Written instruction: Write the next part of the SQLAlchemy article below, starting right after its final sentence.

Given text:
* * * * *
Introduction
Before explaining the ORM let’s break down SQLAlchemy and its layer of abstraction. SQLAlchemy is the most popular open-source library for working with relational databases from Python. It is one of the ORM libraries that provides an interface for using object-oriented programming to interact with a database.
Note:
Using an ORM to interact with your database is one of many useful approaches for how you can have a layer of abstraction in your web application allowing it to interact with databases easily. Additionally, there are numerous query builder libraries you can use that are somewhere between talking to a database directly (with a database driver library like pyscopg2) and using an ORM. An ORM is considered to be the highest possible level of abstraction you can add to a web application for database management. Query Builder libraries are right there in the middle Well this article from LogRocket explains why you shouldn’t an ORM. (Source: Udacity)
SQLAlchemy various features :
- It features function query-based construction which allows SQL clauses to be written in Python.
- The SQLAlchemy ORM library features automatic caching, caching collections, and references between objects once initially loaded.
- Avoid writing raw SQL.
Layer of Abstraction
In computer science, an abstraction layer is a generalization of a conceptual model or algorithm, away from any specific implementation. In SQLAlchemy, layers of abstraction are libraries that provide various ways of interacting with the database.
Without SQLAlchemy we will have to use a low-level driver like pyscopg2 to connect with a database which will look like this.
import psycopg2
conn = psycopg2.connect('dbname=example')
cursor = conn.cursor()
cur = conn.cursor()
// Write your sql expressions here
cur.close()
conn.close()
The above is how we connect with psycopg2 to write a SQL expression and send it to the database. But with SQL Alchemy and its layer of abstraction, it will look more like this.
* * * * *
Given information:
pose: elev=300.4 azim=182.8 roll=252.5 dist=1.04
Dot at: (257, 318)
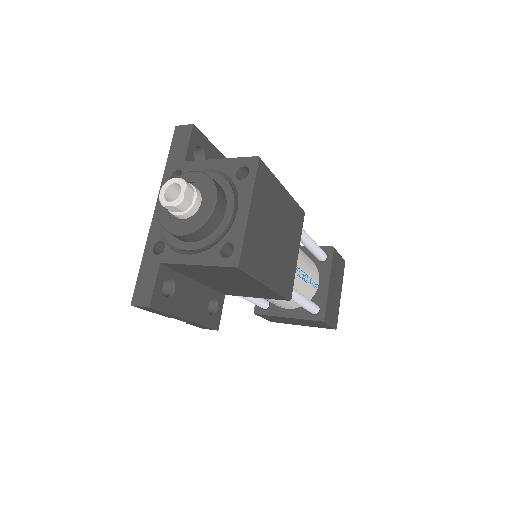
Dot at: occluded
* * * * *
Task output:
SQLALchemy lets you traverse through all 3 layers of abstraction to interact with your database.
- Can stay on the ORM level
- Can dive into database operations to run customized SQL code specific to the database, on the Expressions level.
- Can write raw SQL when needed on the Engine but could just a DBAPI in that case instead.
Let's explain each level of abstraction
Dialect: When using SQLAlchemy, we can forget generally about the database system we are using. Which makes it easier to switch out the database system whenever we need to. Dialect makes it easy to do this. Dialect is the system SQLAlchemy uses to communicate with various types of DBAPI implementations and databases.
Connection Pooling: With a connection pool the opening and closing of connections and which connection you are using when your executing statements within a session are completely abstracted away from you. This leads to:
- Connections are easily reused after they started. This avoids the problem of closing and opening connections every time we wanted to make changes to our database
- It fixes the problem of dropped connection.
Without a connection pooling and just using a DBAPI to connect to our database, it will look like this
import psycopg2
conn = psycopg2.connect('dbname=example')
cursor = conn.cursor()
# Open a cursor to perform database operations
cur = conn.cursor()
cur.execute("DROP TABLE IF EXISTS list;")
cur.execute("""
CREATE TABLE list (
id serial PRIMARY KEY,
description VARCHAR NOT NULL
);
""")
# commit, so it does the executions on the db and persists in the db
conn.commit()
cur.close()
conn.close()
So, a connection pool is a technique used to maintain long-running connections in memory for efficient re-use, as well as management of the total number of simultaneous connections an application might use.
Engine: This is the lowest abstraction of interacting with a database it is more like using the DBAPI directly. It is one of the main 3 layers of interacting with a database.
The Engine is the starting point for any SQLAlchemy application. It’s the “home base” for the actual database and its DBAPI is delivered to the SQLAlchemy application through a connection pool and a Dialect, which describes how to talk to a specific kind of database/DBAPI combination.
The general structure can be illustrated as follows:
Creating an engine is as simple as this :
from sqlalchemy import create_engine
engine = create_engine('postgresql+psycopg2://teslim:postgres@localhost:5432/mydatabase')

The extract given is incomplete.